## [Problem to solve]
Reproduce the listing word for word, from the line containing "Would you identify" through the line containing "0.000949, -0.318808, 0.841630]]", with both of those lines included. Leave the pictures out of your answer.

[Supplied data — start]

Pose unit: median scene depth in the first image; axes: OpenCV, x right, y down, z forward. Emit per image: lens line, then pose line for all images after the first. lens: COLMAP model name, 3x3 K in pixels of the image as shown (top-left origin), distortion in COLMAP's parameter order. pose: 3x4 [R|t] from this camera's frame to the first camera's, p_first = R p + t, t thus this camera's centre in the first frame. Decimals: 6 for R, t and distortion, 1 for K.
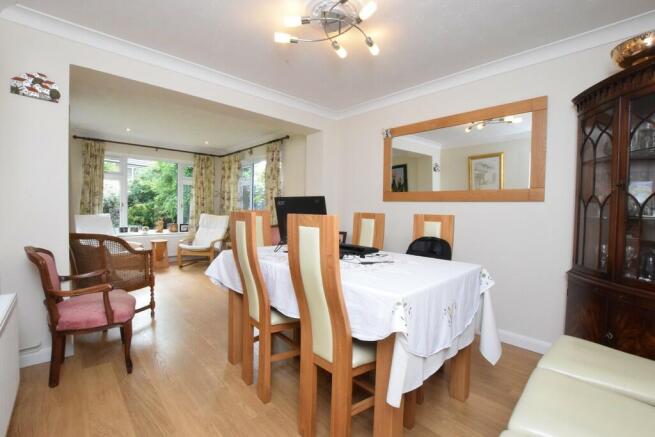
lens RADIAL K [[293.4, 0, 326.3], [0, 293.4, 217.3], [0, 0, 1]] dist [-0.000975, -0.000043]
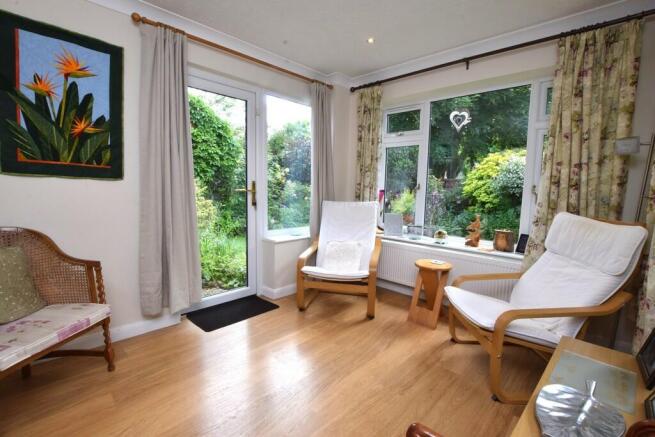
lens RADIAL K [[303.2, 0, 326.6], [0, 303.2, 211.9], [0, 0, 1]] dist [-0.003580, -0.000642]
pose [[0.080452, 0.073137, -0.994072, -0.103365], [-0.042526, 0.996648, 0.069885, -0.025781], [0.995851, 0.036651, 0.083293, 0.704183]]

[Supplied data — finish]
[Supplied data — start]

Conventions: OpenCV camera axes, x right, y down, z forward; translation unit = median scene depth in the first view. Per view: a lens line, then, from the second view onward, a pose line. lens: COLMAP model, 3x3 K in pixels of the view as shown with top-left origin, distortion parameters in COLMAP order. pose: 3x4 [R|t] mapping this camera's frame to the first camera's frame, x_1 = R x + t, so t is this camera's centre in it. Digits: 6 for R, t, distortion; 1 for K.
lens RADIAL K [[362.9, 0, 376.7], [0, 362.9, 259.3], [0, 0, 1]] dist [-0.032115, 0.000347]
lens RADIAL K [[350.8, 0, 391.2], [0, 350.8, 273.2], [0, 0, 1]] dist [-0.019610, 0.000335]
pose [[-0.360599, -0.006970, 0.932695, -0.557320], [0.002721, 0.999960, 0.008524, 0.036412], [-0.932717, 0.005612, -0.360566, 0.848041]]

[Supplied data — finish]
[Supplied data — start]

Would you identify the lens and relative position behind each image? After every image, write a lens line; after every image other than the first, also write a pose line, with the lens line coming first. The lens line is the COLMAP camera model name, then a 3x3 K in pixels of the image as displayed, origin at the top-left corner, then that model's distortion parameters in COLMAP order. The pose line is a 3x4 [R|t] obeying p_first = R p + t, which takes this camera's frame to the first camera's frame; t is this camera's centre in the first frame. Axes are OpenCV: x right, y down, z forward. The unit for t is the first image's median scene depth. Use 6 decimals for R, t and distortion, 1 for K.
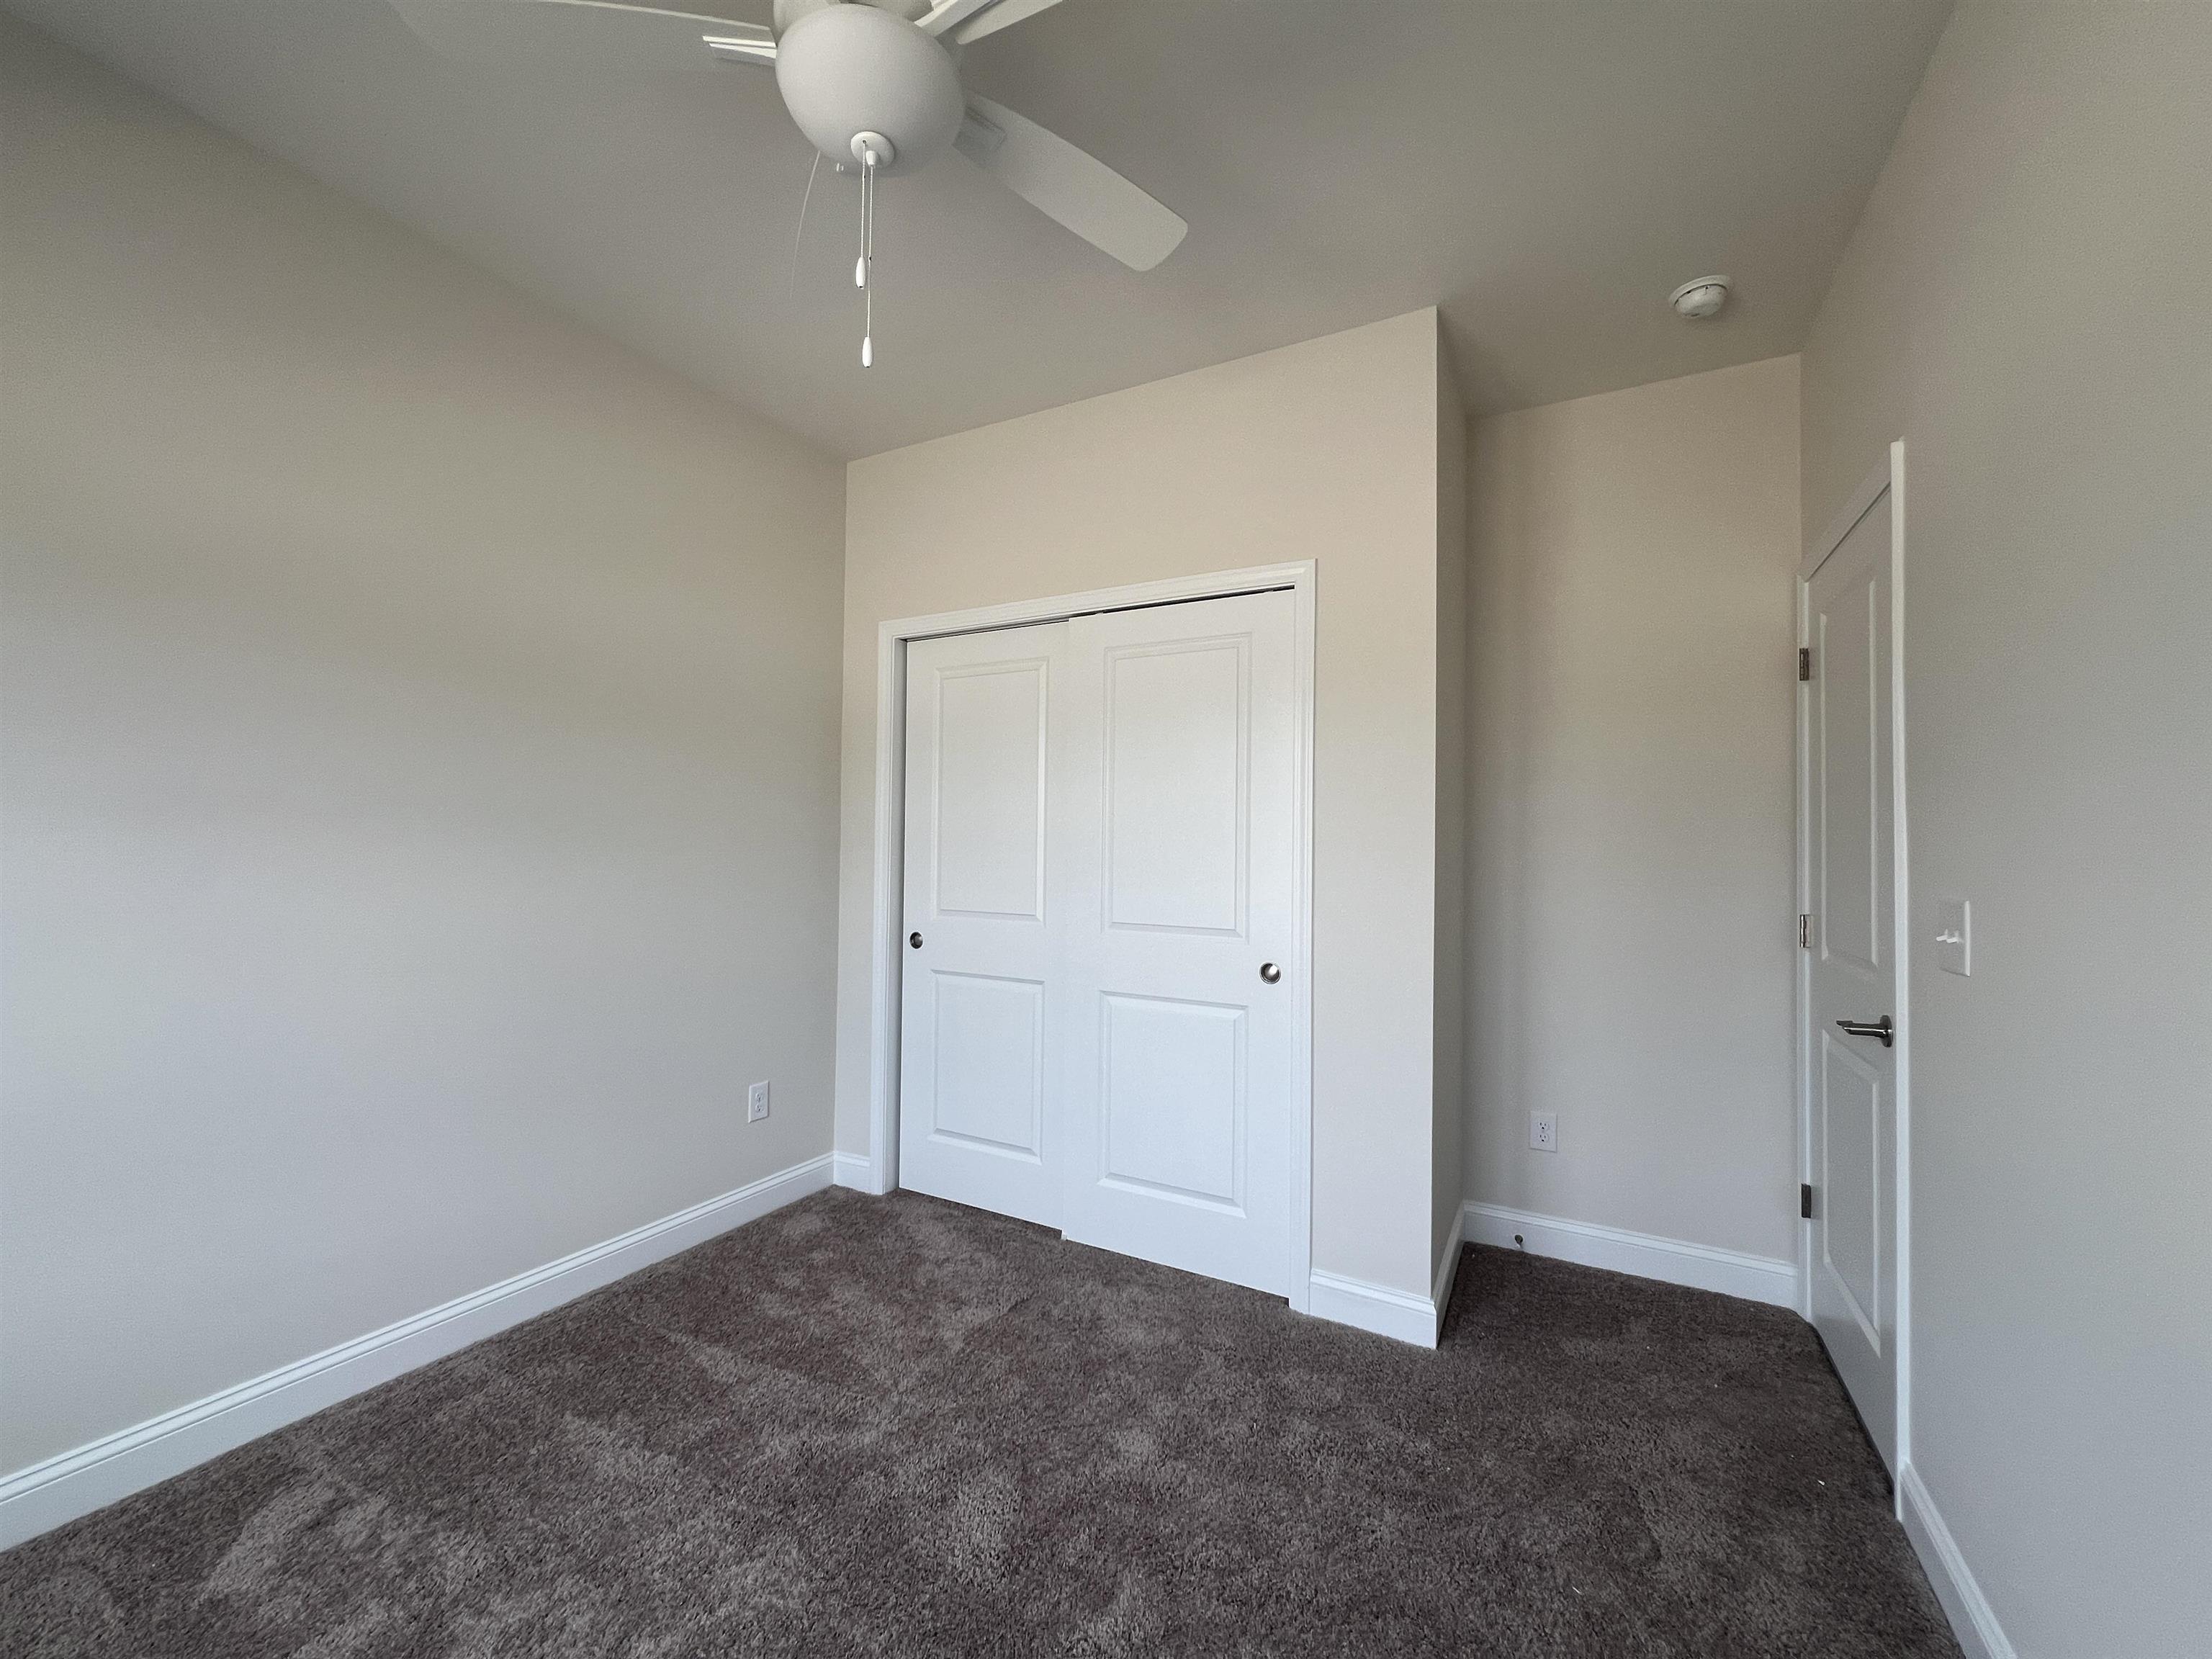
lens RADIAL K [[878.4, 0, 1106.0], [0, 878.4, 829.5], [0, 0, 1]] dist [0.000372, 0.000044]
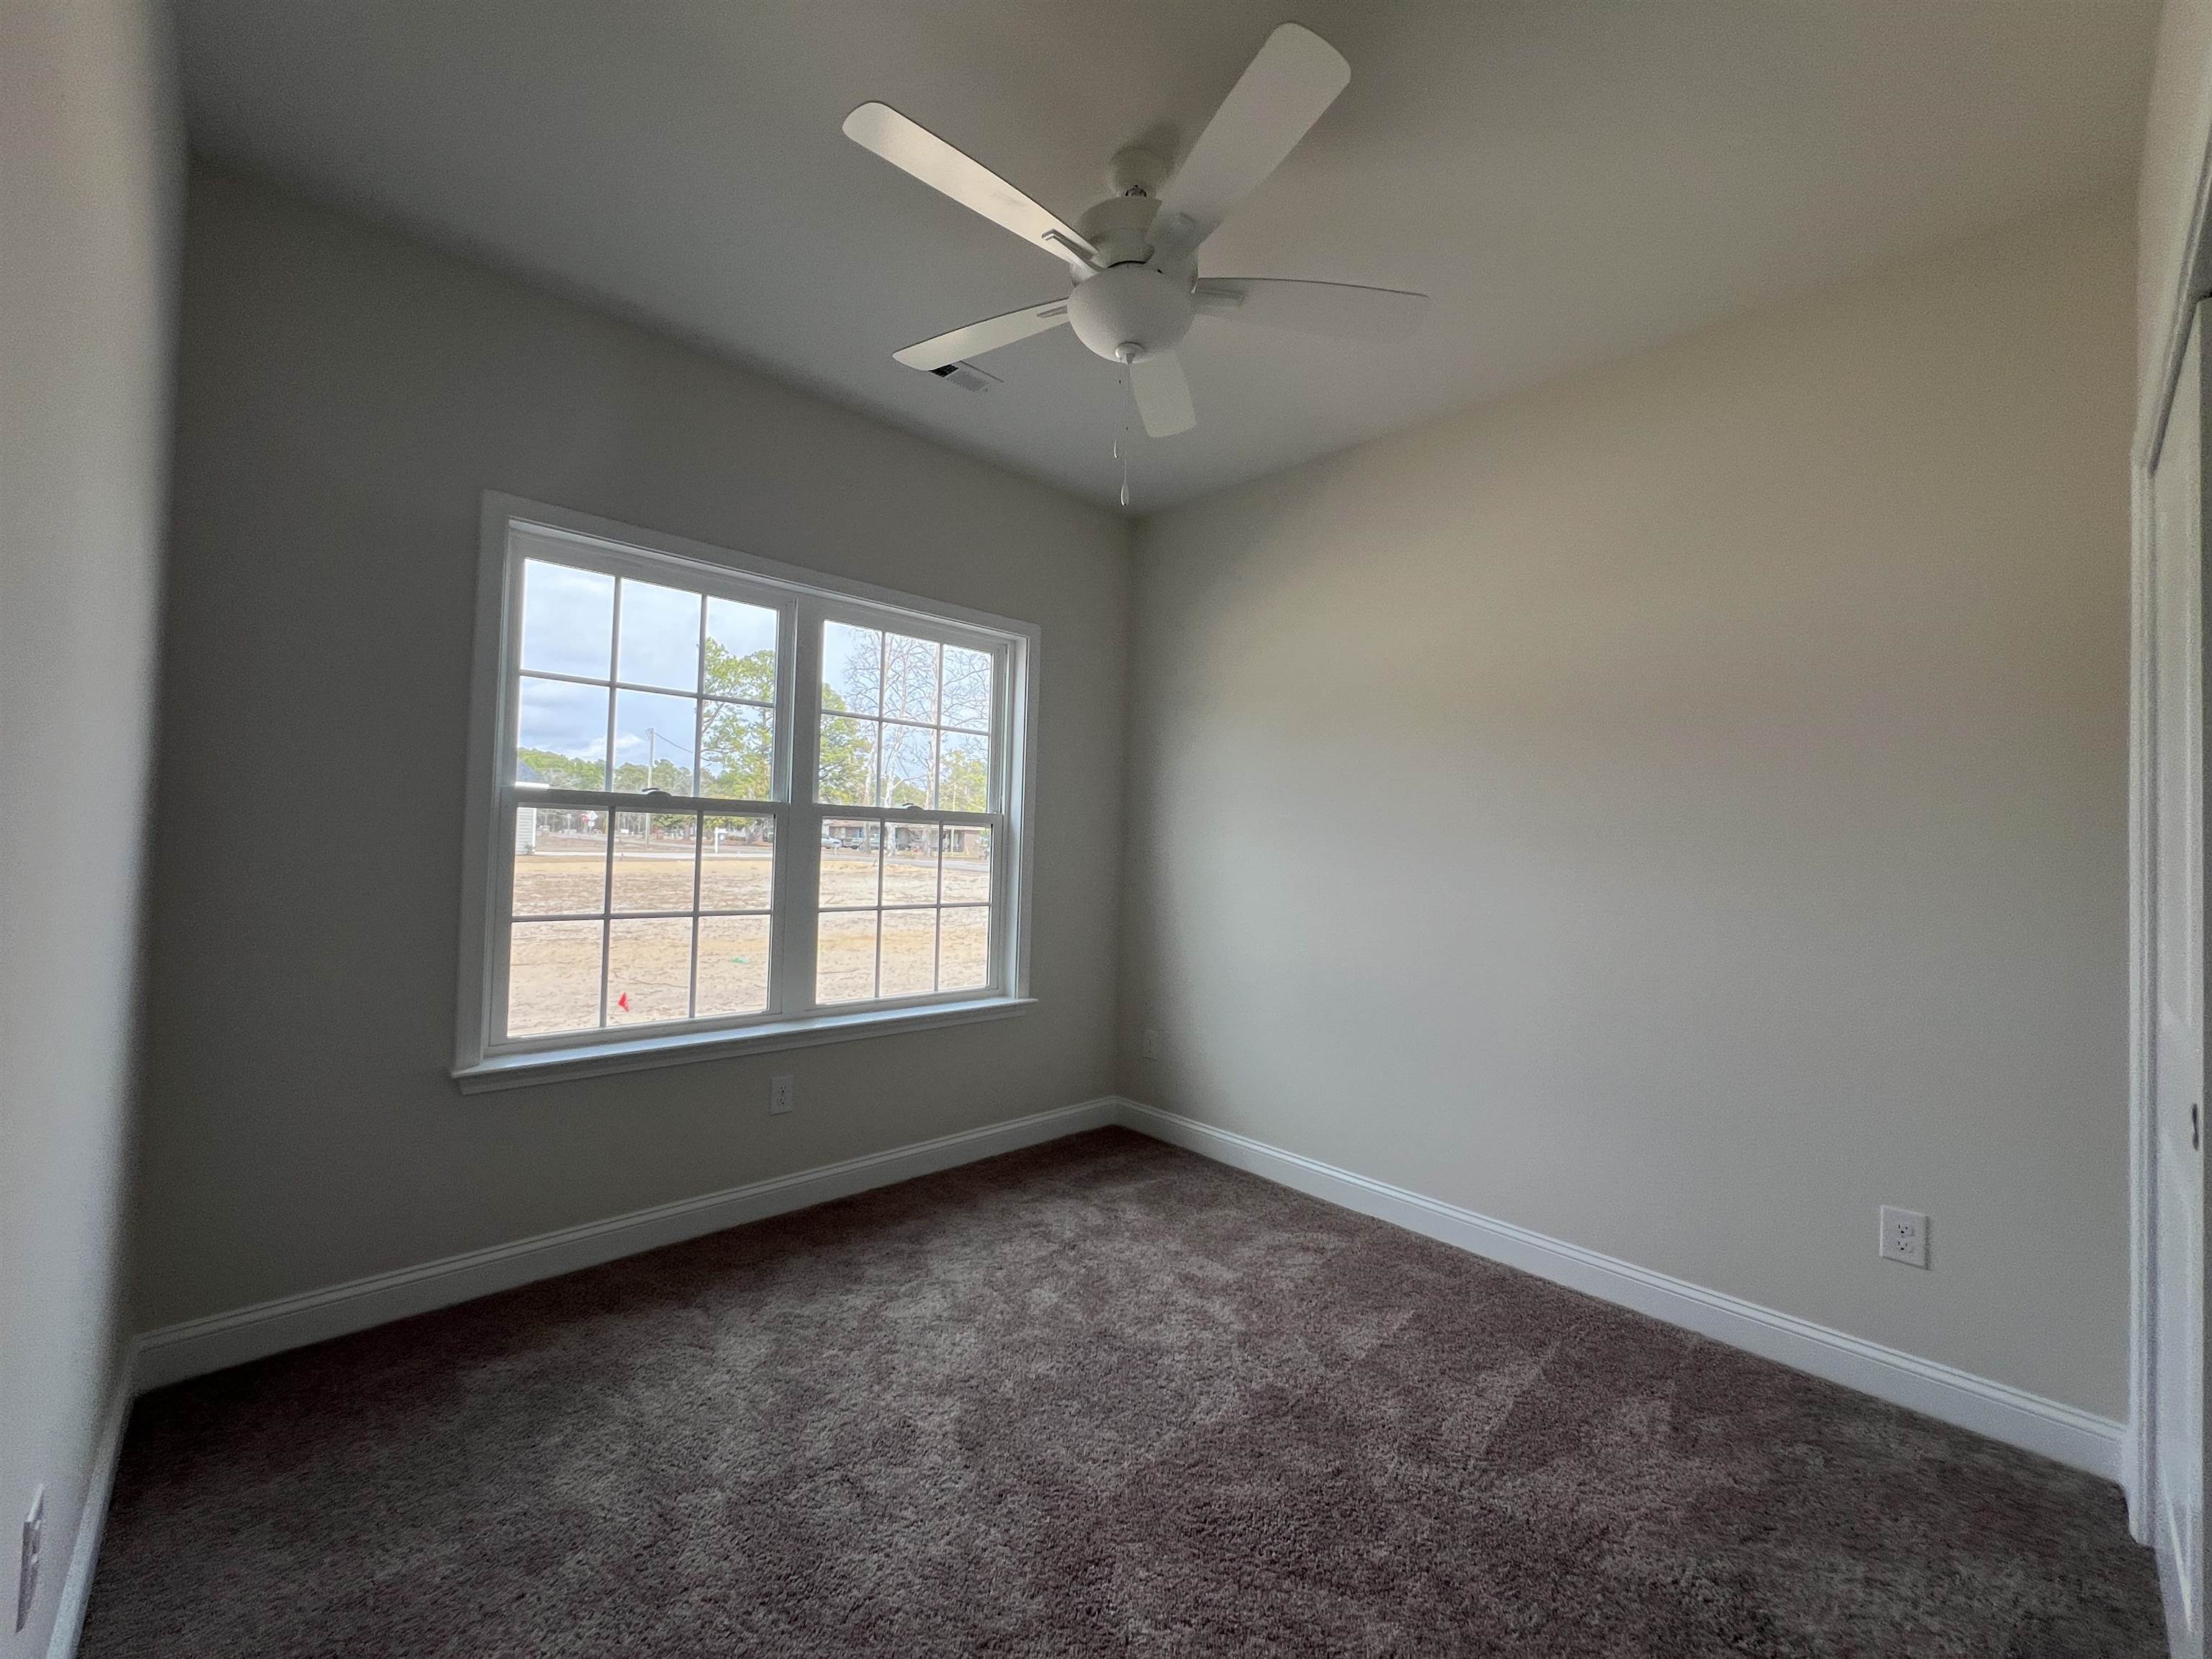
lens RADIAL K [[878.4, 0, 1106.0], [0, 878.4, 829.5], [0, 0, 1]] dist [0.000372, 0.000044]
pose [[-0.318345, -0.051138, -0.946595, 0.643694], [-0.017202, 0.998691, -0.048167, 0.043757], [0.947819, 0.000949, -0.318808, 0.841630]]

[Supplied data — finish]

## [Answer to this exercise]
Would you identify the lens and relative position behind each image? After every image, write a lens line; after every image other than the first, also write a pose line, with the lens line coming first. The lens line is the COLMAP camera model name, then a 3x3 K in pixels of the image as displayed, origin at the top-left corner, then that model's distortion parameters in COLMAP order. The pose line is a 3x4 [R|t] obeying p_first = R p + t, which takes this camera's frame to the first camera's frame; t is this camera's centre in the first frame. Axes are OpenCV: x right, y down, z forward. The unit for t is the first image's median scene depth. Use 6 decimals for R, t and distortion, 1 for K.
lens RADIAL K [[878.4, 0, 1106.0], [0, 878.4, 829.5], [0, 0, 1]] dist [0.000372, 0.000044]
lens RADIAL K [[878.4, 0, 1106.0], [0, 878.4, 829.5], [0, 0, 1]] dist [0.000372, 0.000044]
pose [[-0.318345, -0.051138, -0.946595, 0.643694], [-0.017202, 0.998691, -0.048167, 0.043757], [0.947819, 0.000949, -0.318808, 0.841630]]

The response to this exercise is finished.